Tonight, at my mom's, something completely wonderful happened. My sisters, well, almost all my sisters, were together tonight. After the trauma of losing one of our number, I said things I shouldn't have said, made mistakes I so deeply and sincerely regret, and I thought that she had written me off forever. I hurt our sister's memory by saying things about the way her mother treated her, and I should never have lent voice to the unspoken knowledge, should never have publicly said the things I said. It hurts too much to think about, so I won't go into detail on it, but most of you dear to me know the situation.

I was terrified of seeing her. I knew she had a relationship with Brooke, and I was scared to death that she wouldn't acknowledge Shay, because that would have broken her tiny heart. She is so kind and so friendly to everyone, so open and trusting, and walked right up to her and held out her arms and said "Me next" after she had set Brooke down. I wanted to burst into tears right then when she picked up my angel and gave her hugs. She was kind to her the entire night, and was even cordial to me, which was more than I could hope for. She actually spoke to me when I talked to her, and she smiled at something I said, something not important enough to remember, but I remember her smile.

She is my sister, and I love her, despite everything.

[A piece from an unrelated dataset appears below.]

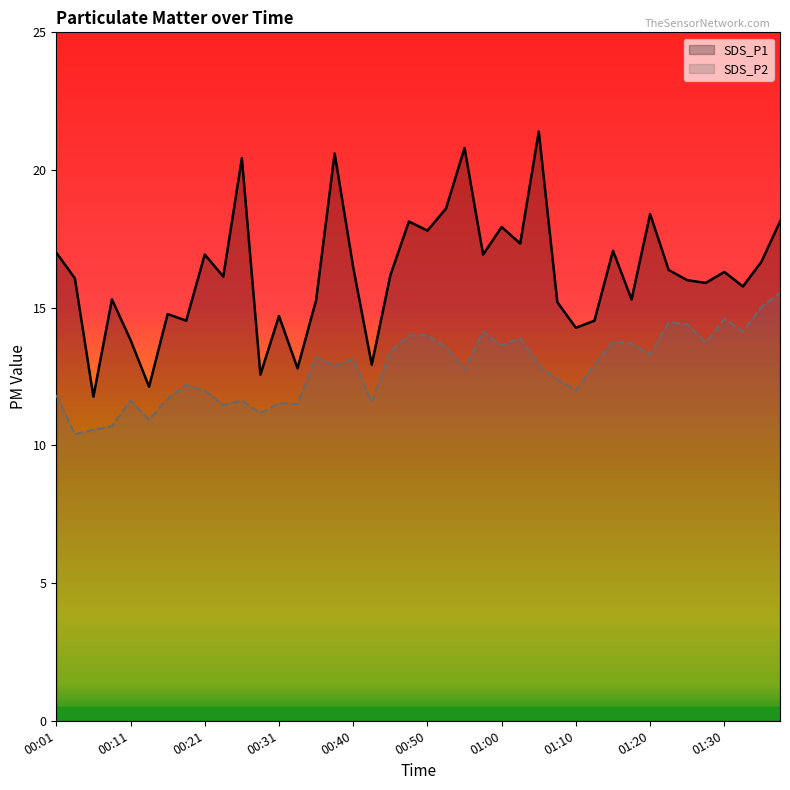

True or false: SDS_P2 and SDS_P1 cross at least once.

False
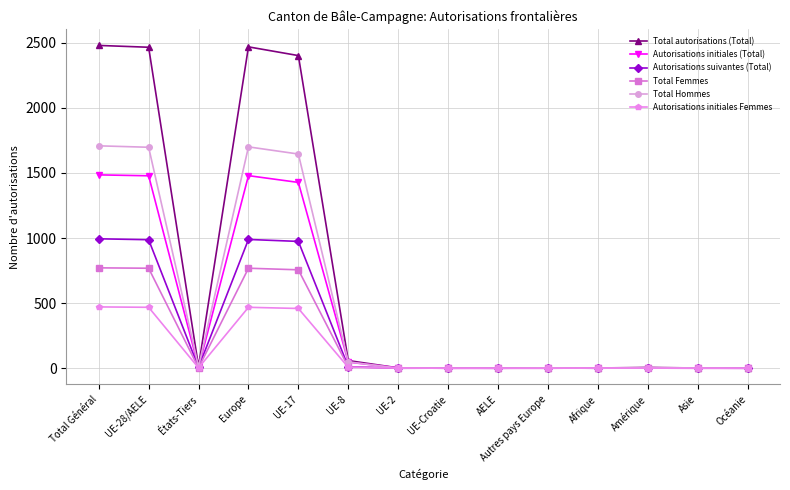

True or false: Total autorisations (Total) has more than 0 interior local peaks.

True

Despite her shunning me at the funeral, and sending me out in tears, near hysterical. At the time I couldn't accept the fact that I deserved it, but now I know I did, and I don't harbor any hostility toward her for her actions. She was well within her rights, and even though a section of my heart has been broken, unable to heal until we mend out relationship, the kindness she showed my daughter, her niece, has touched my broken heart, and I hope that maybe, soon, it can begin to repair itself. Nothing will change what I said and did, nothing will take back my actions. I would apologize, I wanted to, but we were all so happy and joking and laughing and having fun, I just couldn't dredge up the old memories, the old hurt. I can't bury it back, either, but now wasn't the right time.

She seems happy in her life, and that's all I want for her.